No one is in charge. The President's re-election, an increase in the Democratic minority in the House and of its majority in the Senate, makes no difference within the Republican caucus. This is because the House majority won convincingly in their gerrymandered districts (drawn by state majorities won in the Republican landslide of 2010). Despite receiving fewer votes overall than Democratic Congressional candidates, GOP Congressmen fear, not Democrats--their districts were drawn to be majority Republican--but members of their own party "primarying" them from the right, if they don't follow an extreme right-wing agenda. That means cutting taxes on the wealthy and sticking it to the people Romney tried to stigmatize as the dependent 47% (more like 52%).

The House majority of a majority therefore refuses to compromise, because they'd lose next time round to right-wing challengers if they did. A more moderate majority--of Democrats and pragmatic Republicans--might exist in the House, in theory. However, the majority's leadership controls the House's business, and it's likely that Boehner would block a pragmatic bipartisan majority's proposals from a vote--unless he's willing to risk his Speakership for real statesmanship. That's unlikely.

Therefore, an ideological minority (the House GOP caucus majority) refuses, as of 12/20/12, to allow any tax increases on the wealthy and won't back down from demanding large cuts to social programs, either. So, we could start sliding down the fiscal slope.

Radical Republicans appear truly determined to replay what happened in the Roman Senate in 476, when Roman Senators refused to raise taxes on themselves, and preferred to allow the takeover of the German (Ostrogothic) palace guard. That precipitated the Fall of Rome.

In 2013, taxes will automatically go up--for everyone.

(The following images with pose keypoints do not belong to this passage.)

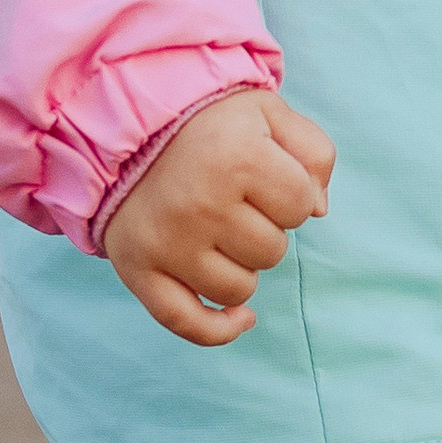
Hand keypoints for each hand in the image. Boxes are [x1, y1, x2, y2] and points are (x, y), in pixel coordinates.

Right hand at [101, 90, 334, 345]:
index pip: (301, 206)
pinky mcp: (139, 270)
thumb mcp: (268, 112)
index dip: (292, 194)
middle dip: (264, 229)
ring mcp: (167, 242)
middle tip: (234, 201)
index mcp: (237, 157)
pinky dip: (219, 329)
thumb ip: (313, 152)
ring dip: (240, 267)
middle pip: (272, 252)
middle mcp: (200, 204)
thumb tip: (318, 211)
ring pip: (239, 289)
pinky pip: (187, 323)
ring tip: (218, 233)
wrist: (124, 129)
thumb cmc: (206, 123)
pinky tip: (241, 320)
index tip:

Then, if Republicans don't agree to cut taxes on everyone but the wealthy, they will probably cause a renewed recession. Yet, they were the ones who demanded this so-called "fiscal cliff" to cut the debt. Under that default plan, there would be more cuts to the Pentagon than to domestic spending, and entitlements wouldn't be touched. That's why I hope there isn't a bipartisan "grand bargain," except on the above tax "cuts."

Either Republicans have slashed their own throats, or everyone else's as well: welcome to European-style austerity and recession.